Part of the reason for all this is to (re)learn c++ and what's new in c++11, so there are a handful of commits like f4b2108 that leverage new features like
- move semantics for classes with pointer data
- for-each style loops rather than plain-old indexed ones
- unique_ptr "smart pointer" type for pointer member data
- there was a strongly-typed enum for the tokens at one point but using bison took care of that
Next up will be finding a way to use lambdas in a nice way, since they're rad as hell.
Wherever possible, classes are in their own respective .cc files with matching headers. For example, there's a header-and-implementation pair for each of the abstract syntax tree nodes under src/ast
The IR codegen parts of the system have been entirely decoupled from the AST. Each node class has a codegen method like before, but an IRRenderer class is passed in, and it's this class that provides all of the llvm-specific context and helper methods for generating LLVM IR.
At some point in the future I'll probably write separate renderers for other formats, like having the AST pretty-printed on the screen or something.
Instead of an ad-hoc parser that uses getchar() all over the place and is tightly coupled to everything else there's now a separate parsing subsystem with a lexer.ll file for token/lexer state and grammar.yy with a distilled, purestrain Backus-Naur Form grammar.
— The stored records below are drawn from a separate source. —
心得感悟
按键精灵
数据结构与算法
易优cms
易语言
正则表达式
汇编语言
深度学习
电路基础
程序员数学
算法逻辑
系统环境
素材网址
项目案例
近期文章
The parser and lexer are abstracted into an STree (syntax tree) class that can parse an input stream and set its root node to the result of the parsing.
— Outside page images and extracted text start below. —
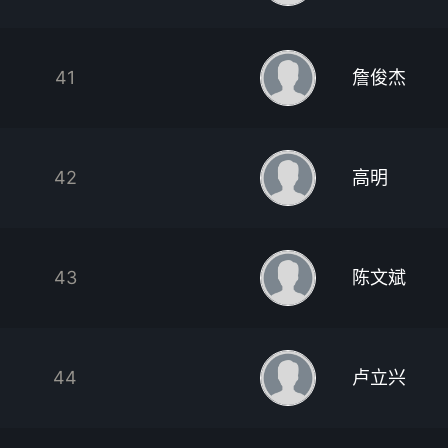
41
詹俊杰
42
高明
43
陈文斌
44
卢立兴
This simplifies the main.cpp REPL stuff immensely, std::cin is given to
the STree in chunks and the root node has it's IR rendered with an IRRenderer.
In the future it will probably be updated to abstract the REPL stuff somewhere
else and allow for file-reading depending on how kscope
is invoked.
CamelCase and pascalCase are used for class names but that's about it. Everything else adheres to an underscore style. I guess this isn't normally how c++ is done but underscore-style is superior so there.
###Requirements:
- cmake
- LLVM
- bison >= 3.0
- flex
NOTE: Installing llvm via homebrew didn't quite do it for me, doesn't seem to install the proper cmake helper stuff so you gotta install from source. It's a fairly painless procedure though:
http://llvm.org/docs/CMake.html
Source for 3.3 (the version I've been using) is here: http://llvm.org/releases/download.html#3.3 ###to build:
mkdir build && cd build
cmake ..
make